Can I just take a moment to praise God for afternoon digs?! I never knew such a thing existed! Where were these when I was bounced out of bed before dawn in my childhood to brave the windy beaches as a 50 lb. icicle getting blown down the beach, knocked over, or taking the ever annoying wave over the boot?! Ok, so maybe those experiences were character building (the jury's still out on that one), and it's not like it put me totally off the dig ... just on a 20 year hiatus. Though I have to say I enjoy evening digs much more than morning digs, then again I enjoy Fall more than Spring, and maybe that has a little to do with it too.
I can't lie though, I had an absolute blast this time. That alone was worth the wait, to actually be able to enjoy it (even in pouring rain!). That's not to say that I never had fun going as a kid. I remember going to certain beaches for steamer clams and thinking this digging business was SO easy (direct attention to rule in paragraph 2). I didn't realize there was a lot more involved than just running your hands through soft sand and picking up 6 or 7 clams at a time. I'm sure Dad must've had as much fun hiding them there for me as I did finding them. I was never big enough, or really quick enough for the razor clams, when they hear you coming they scram! But I was reminded of the time Dad was bent over going for one, and he'd look up to keep track of me, and saw me just messing around with a shovel in the dry sand. Pretty soon he looks back up and sees me digging away, but he goes back to his business only to look up once more to see (in his words) "POP! Out comes a clam just as big as can be! HAHAHA!" But this trip was easily the best I've ever had. We were graced with pretty decent weather all three days of digging and even though the first evening out was a complete monsoon we were never cold, and the days only got increasingly better. Until we finally had days like this:
Which, maybe doesn't look like much, but it was lovely. It was warm, and mild, and everything felt soft except for the wet, packed sand, but when everything glowed in a thick layer of diffused sunlight there was something soft about it as well. It was almost a shame we were able to get our limits so quickly, it would've made for a nice evening picnic on the beach had we stayed longer. But I think we were all eager to get back to a cozy home, soak our little friends, and wash the sand out of our ... everything!

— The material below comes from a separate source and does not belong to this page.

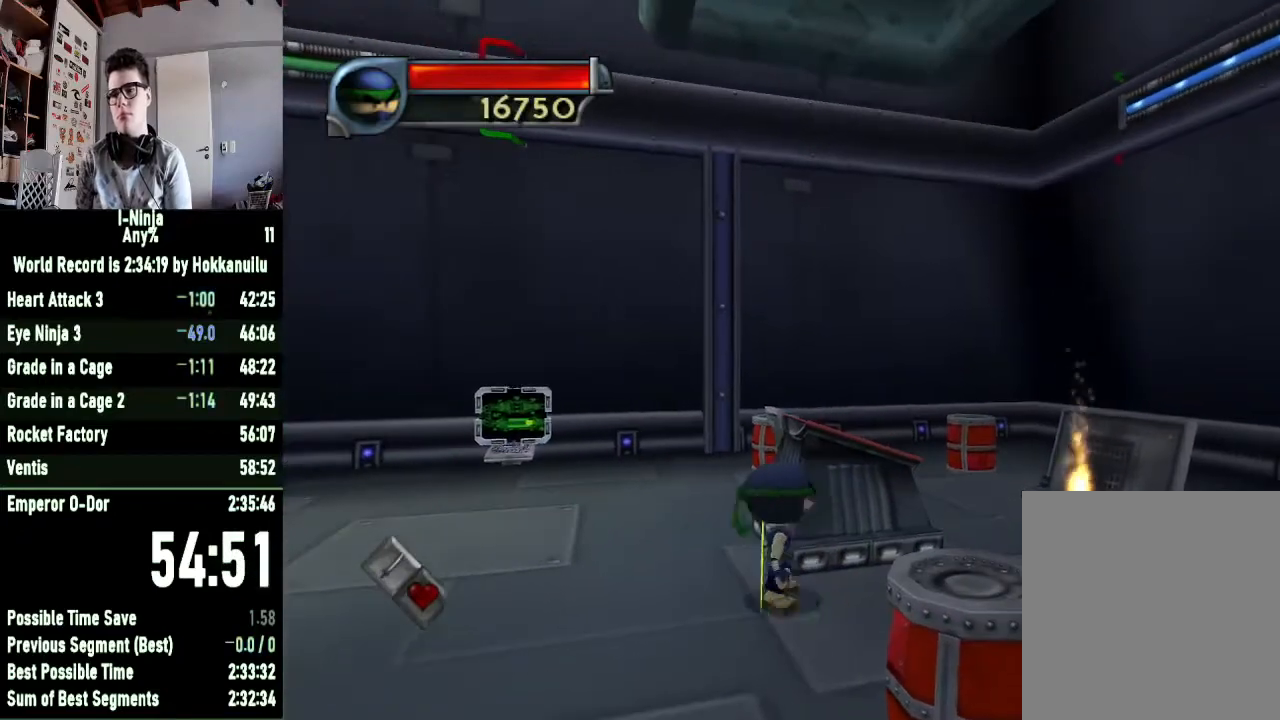
Gameplay with a controller (Xbox layout); each line is a JSON object with the inputs held at the frame after it. "button_events" lists button changes between this image and that frame as [ms after this image, input, new state], when the widget could be followed in between (sticks are given only as held states). This document gives stick clicks only as held states, not as events. Not read: R2.
{"buttons": ["A"], "left_stick": "center", "right_stick": "center", "button_events": [[467, "A", "down"]]}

The only thing left to do was pull this little guy up ... the last clam of the day ... though I believe I
was in the lead at one point, but who's counting? I usually don't do well with the teacher looking over my shoulder, but I guess that's something I've outgrown.
I learned a lot this weekend, for one, that thing I'm holding is called a clam gun. I've never used one before this (designated shovel holder), and yes it was harder than it looks. I also learned that I'm willing to wear so many layers I look like the Michelin Man in order to avoid being cold, and wet, and honestly looking fluffier than usual didn't bother me, what did was trying to bend my knees in order to sit in the back seat of the truck. I learned more about my dad, I think I do every time, he's still got a few surprises left. I enjoyed the quiet times, and late nights looking through his box of old pictures, and sharing stories, and listening to the ones I didn't know, and looking as he named countless strangers off to me. I learned a few new recipes, and some old ones from a well used cook book that had belonged to his mother. I think I was told about 100 things to do with zucchini, which will come in handy since I have two Godzilla sized zucchinis staring at me in my kitchen. I also learned that relationships are what you choose them to be, ok, maybe I didn't just learn that, but maybe I was reminded. It's funny, oftentimes people think they just sort of happen, like out of the blue. They don't. They take a lot of hard work, and sometimes you have to roll up your sleeves and be willing to get dirty, and other times you need to know when to relax. It's knowing when to do each of these things that can be the confusing part sometimes.
Wow, who knew clam digging could be so philosophical?
I feel like I see things differently now, like they are in better focus than they used to be. Sometimes a bit harsh, or jagged, but clearer for sure. If I walked around in fuzziness throughout my life I would miss things like this beautiful weekend ...
... and that's just not going to happen!